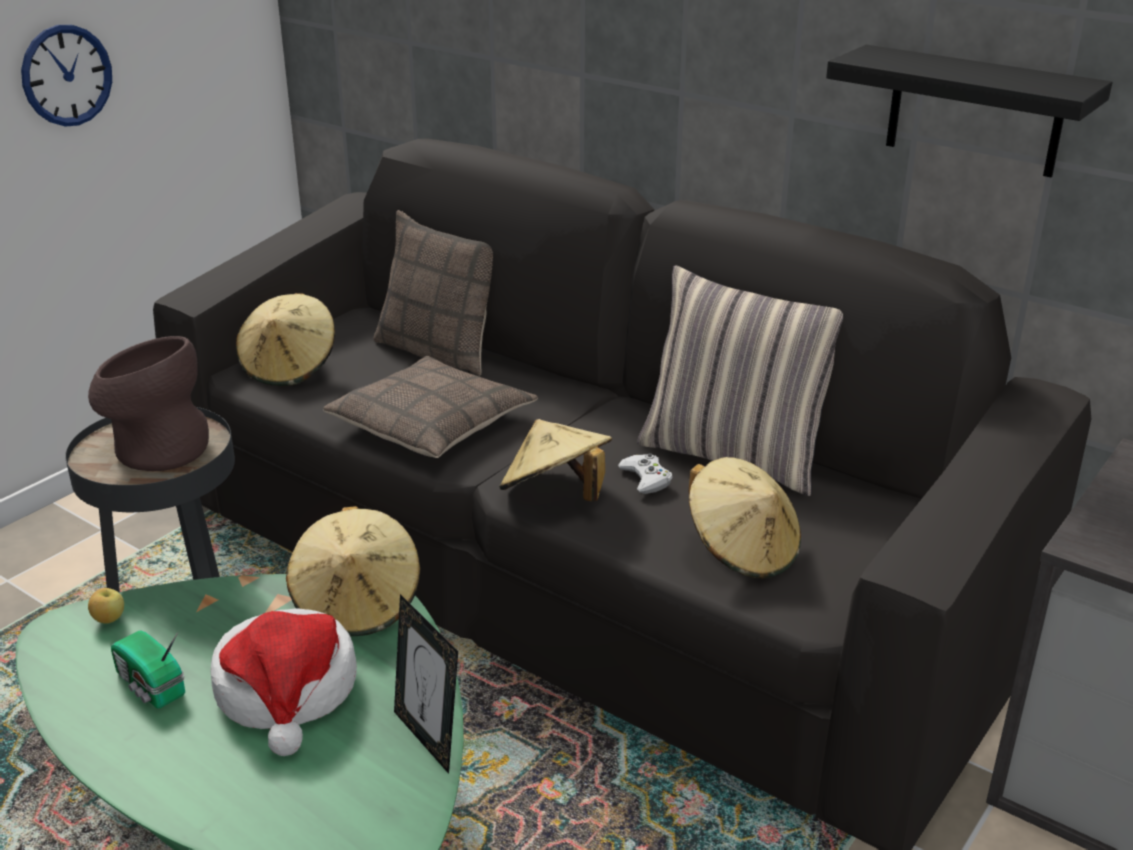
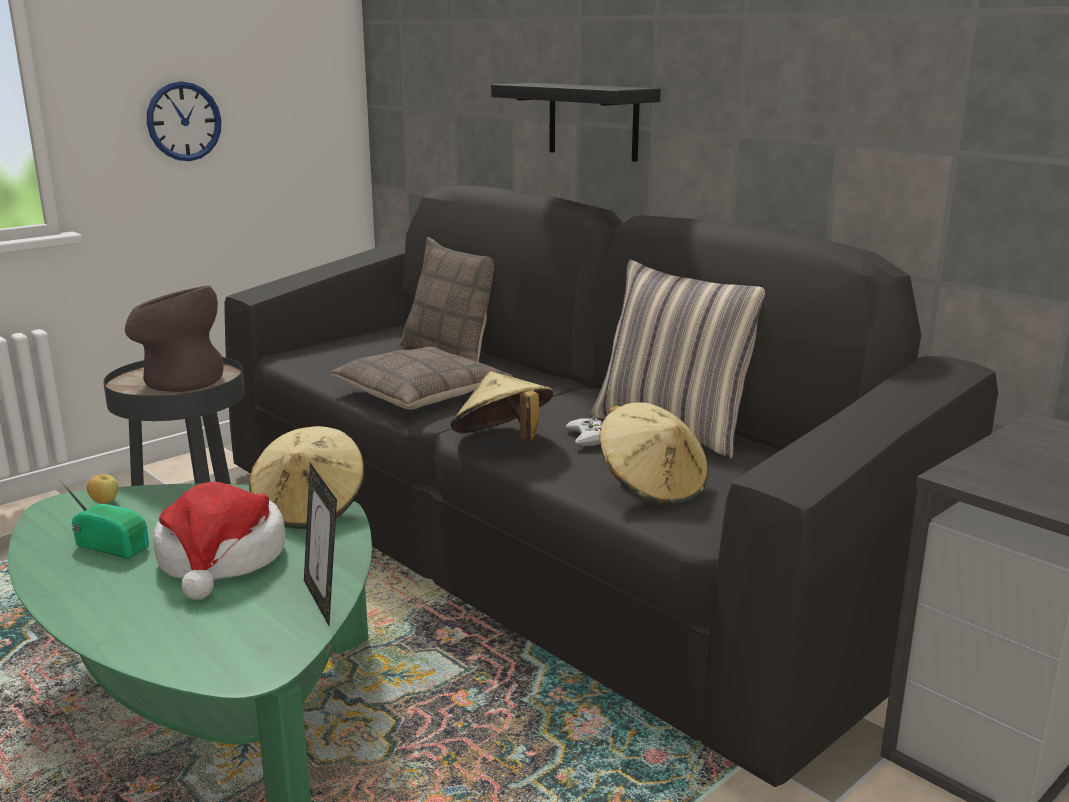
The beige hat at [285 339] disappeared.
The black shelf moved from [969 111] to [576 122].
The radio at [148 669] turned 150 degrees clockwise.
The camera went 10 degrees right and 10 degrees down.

— Work request —
All of the material goes into the answer exactly as it stands, except for the pictures.

— Response area —
The beige hat at [285 339] disappeared.
The black shelf moved from [969 111] to [576 122].
The radio at [148 669] turned 150 degrees clockwise.
The camera went 10 degrees right and 10 degrees down.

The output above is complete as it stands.